[Records from a collection]
=== Begin Enclosure ===

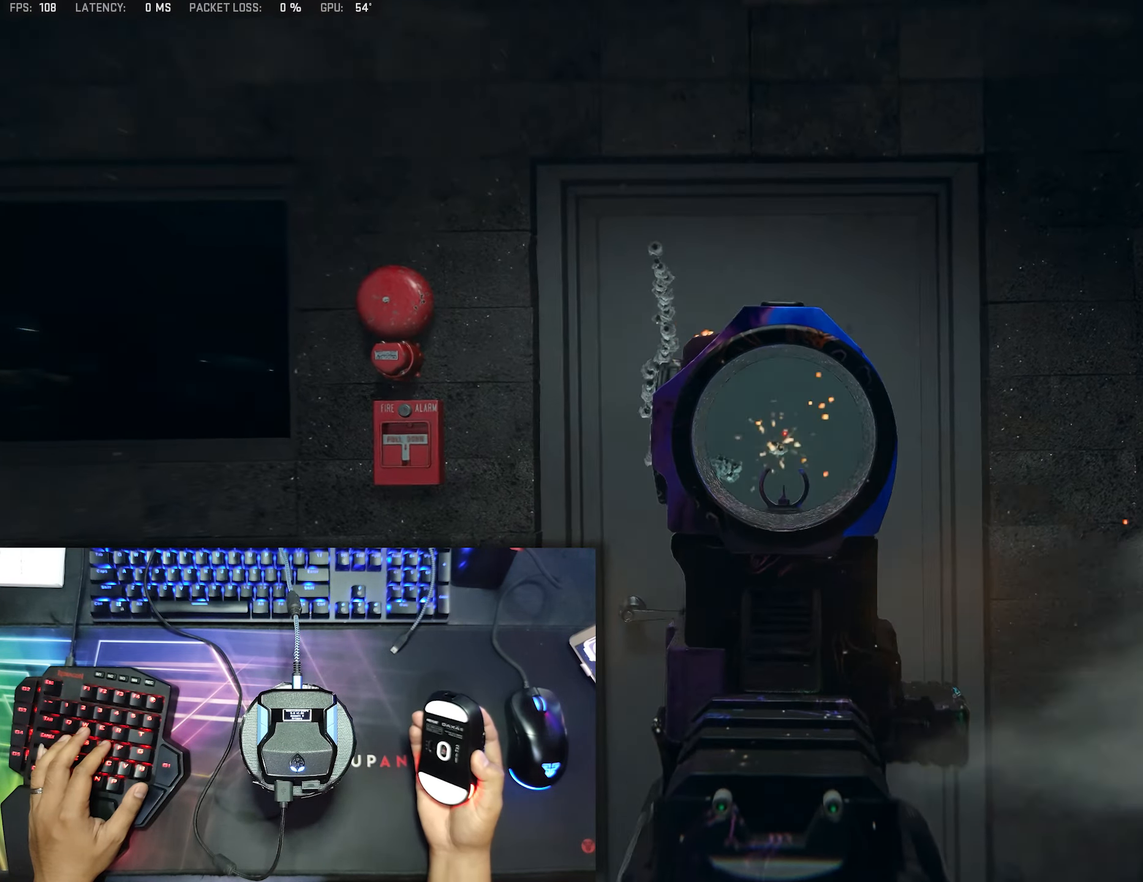
{"buttons": ["L2", "R2"], "left_stick": "center", "right_stick": "down", "events": []}
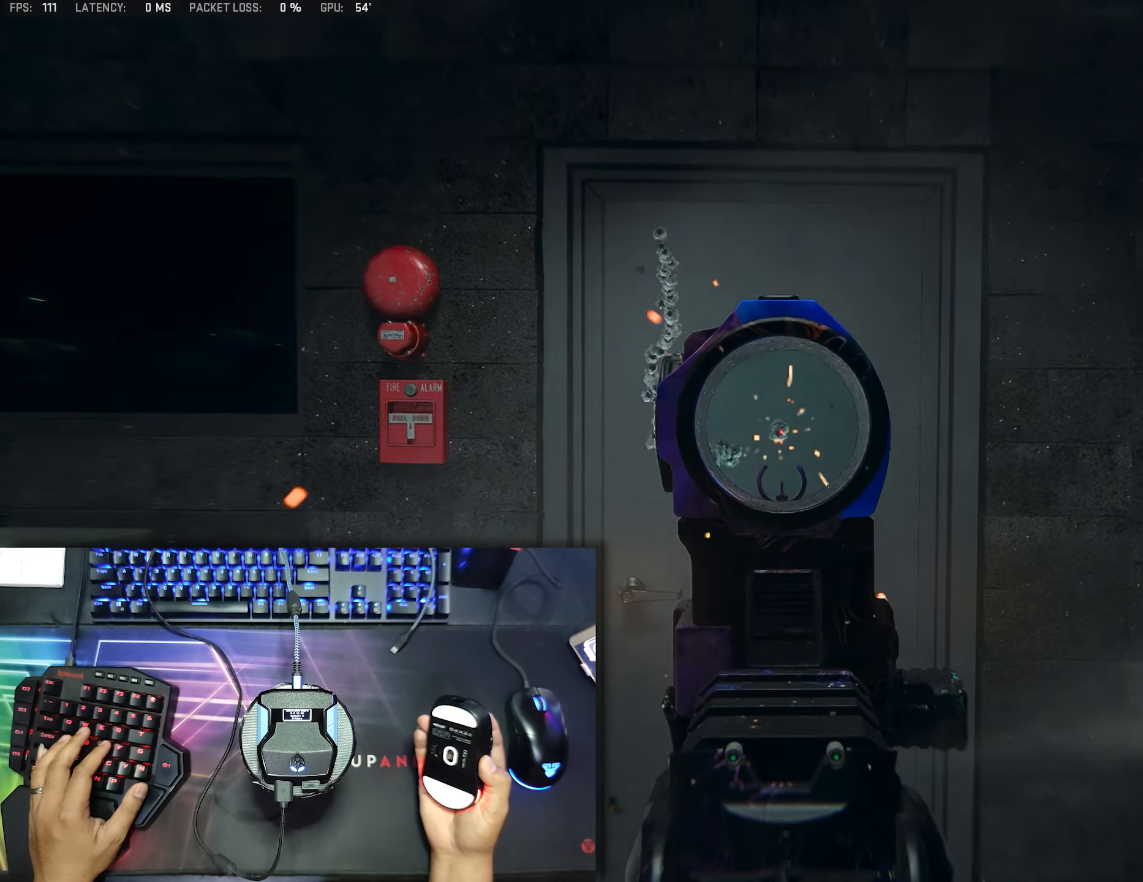
{"buttons": ["L2", "R2"], "left_stick": "center", "right_stick": "down", "events": []}
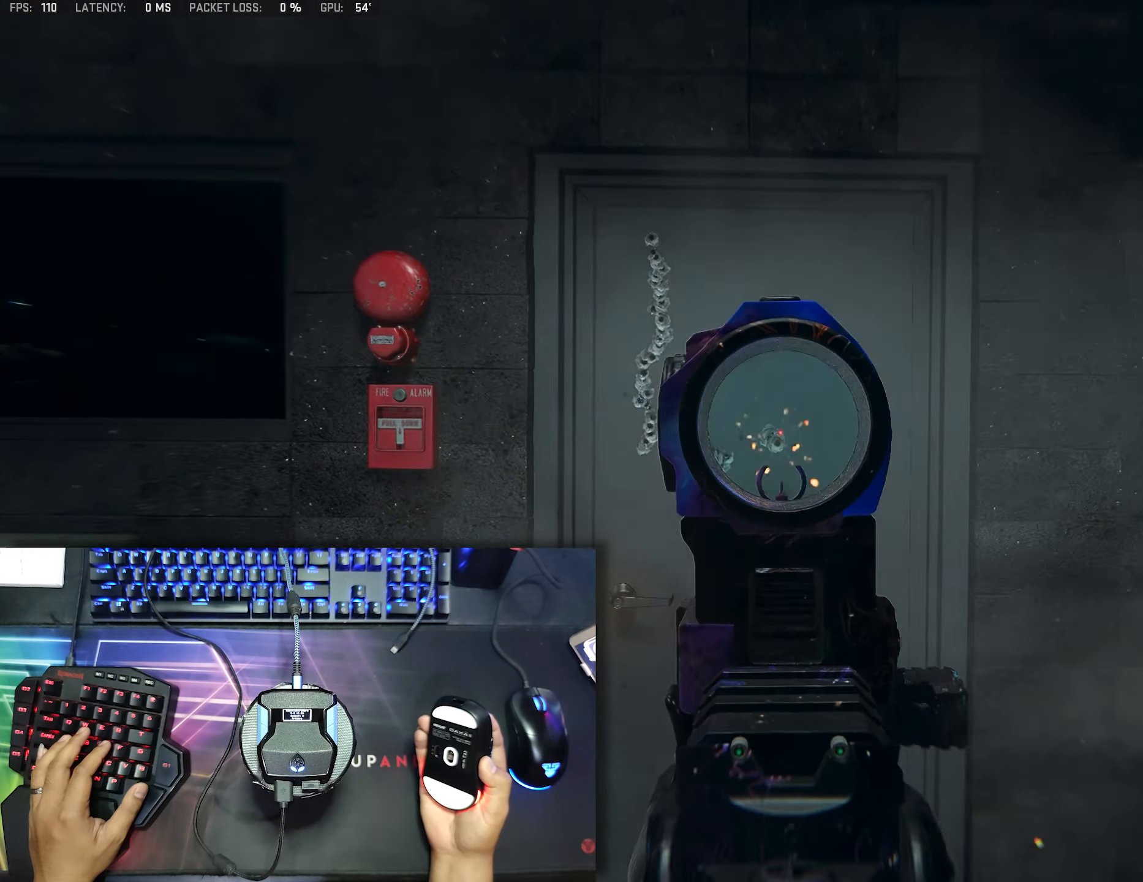
{"buttons": ["L2", "R2"], "left_stick": "center", "right_stick": "down", "events": []}
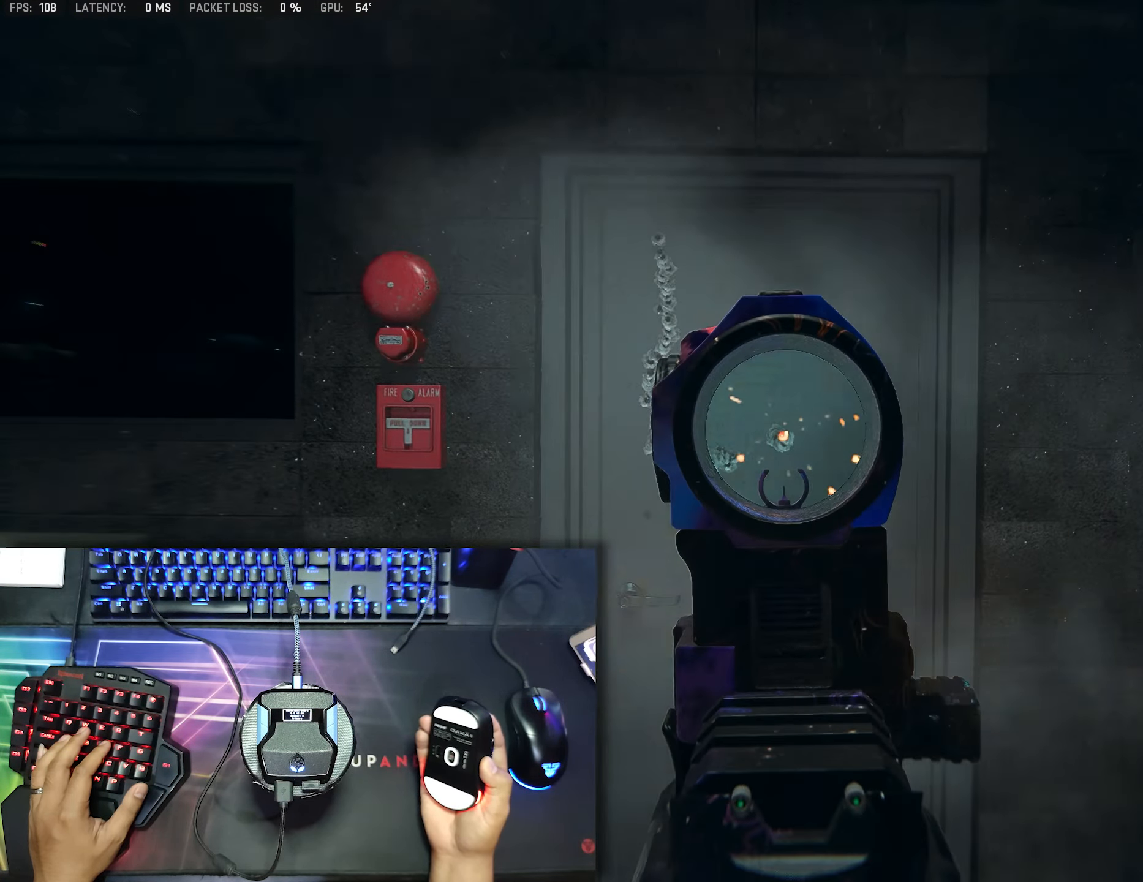
{"buttons": ["L2", "R2"], "left_stick": "center", "right_stick": "down", "events": []}
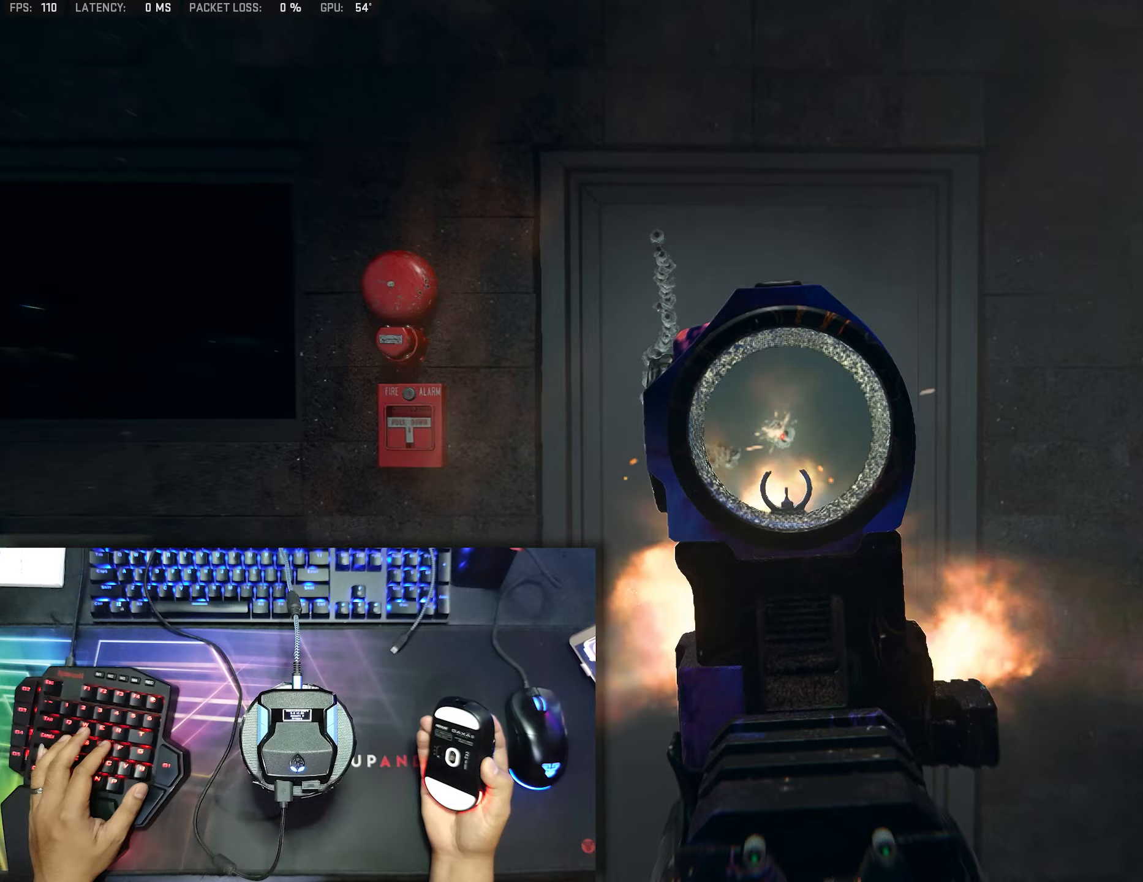
{"buttons": ["L2", "R2"], "left_stick": "center", "right_stick": "down", "events": []}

=== End Enclosure ===

§ **Problem requirements**
Please copy every record above exactly, but leave the pictures out.

§ **Reply to the exercise**
{"buttons": ["L2", "R2"], "left_stick": "center", "right_stick": "down", "events": []}
{"buttons": ["L2", "R2"], "left_stick": "center", "right_stick": "down", "events": []}
{"buttons": ["L2", "R2"], "left_stick": "center", "right_stick": "down", "events": []}
{"buttons": ["L2", "R2"], "left_stick": "center", "right_stick": "down", "events": []}
{"buttons": ["L2", "R2"], "left_stick": "center", "right_stick": "down", "events": []}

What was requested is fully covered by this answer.